## RECORDS SUPPLIED
========================================================================
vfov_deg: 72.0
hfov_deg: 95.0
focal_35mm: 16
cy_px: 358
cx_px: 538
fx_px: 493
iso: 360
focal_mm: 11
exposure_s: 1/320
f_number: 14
========================================================================
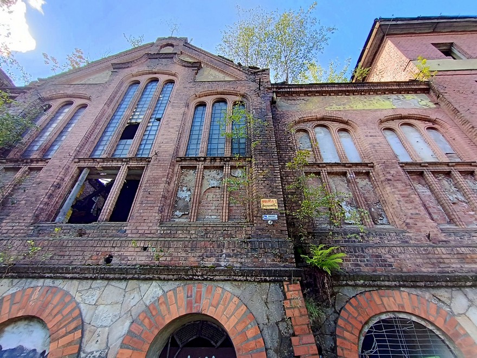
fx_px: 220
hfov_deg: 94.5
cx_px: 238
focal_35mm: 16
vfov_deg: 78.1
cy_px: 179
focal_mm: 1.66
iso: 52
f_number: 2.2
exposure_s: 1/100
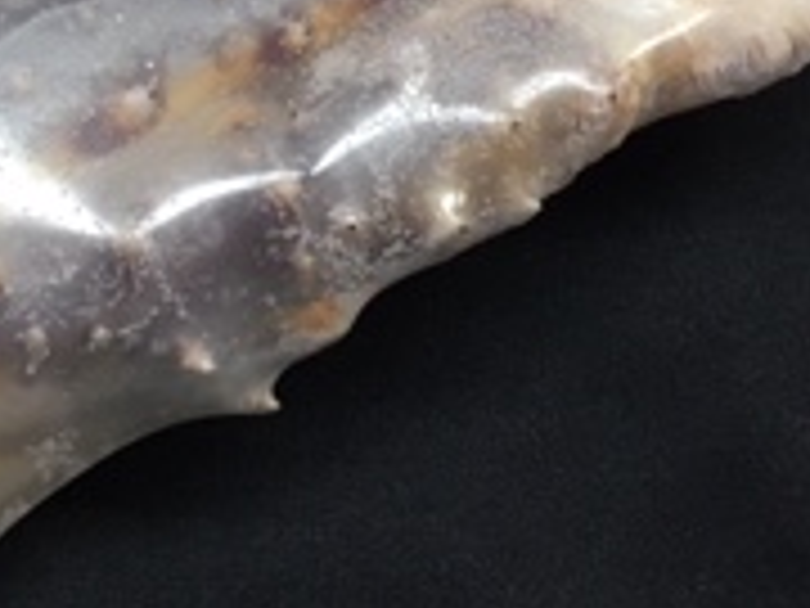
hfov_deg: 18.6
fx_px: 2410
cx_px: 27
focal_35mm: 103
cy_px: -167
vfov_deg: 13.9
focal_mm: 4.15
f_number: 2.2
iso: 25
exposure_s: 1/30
========================================================================
## EXERCISE DIRECTIONS
Copy the lines above between the one holding "vfov_deg: 78.1" and the one holding "exposure_s: 1/30", inclusive. Drop the pictures.

## WORKED SOLUTION
vfov_deg: 78.1
cy_px: 179
focal_mm: 1.66
iso: 52
f_number: 2.2
exposure_s: 1/100
hfov_deg: 18.6
fx_px: 2410
cx_px: 27
focal_35mm: 103
cy_px: -167
vfov_deg: 13.9
focal_mm: 4.15
f_number: 2.2
iso: 25
exposure_s: 1/30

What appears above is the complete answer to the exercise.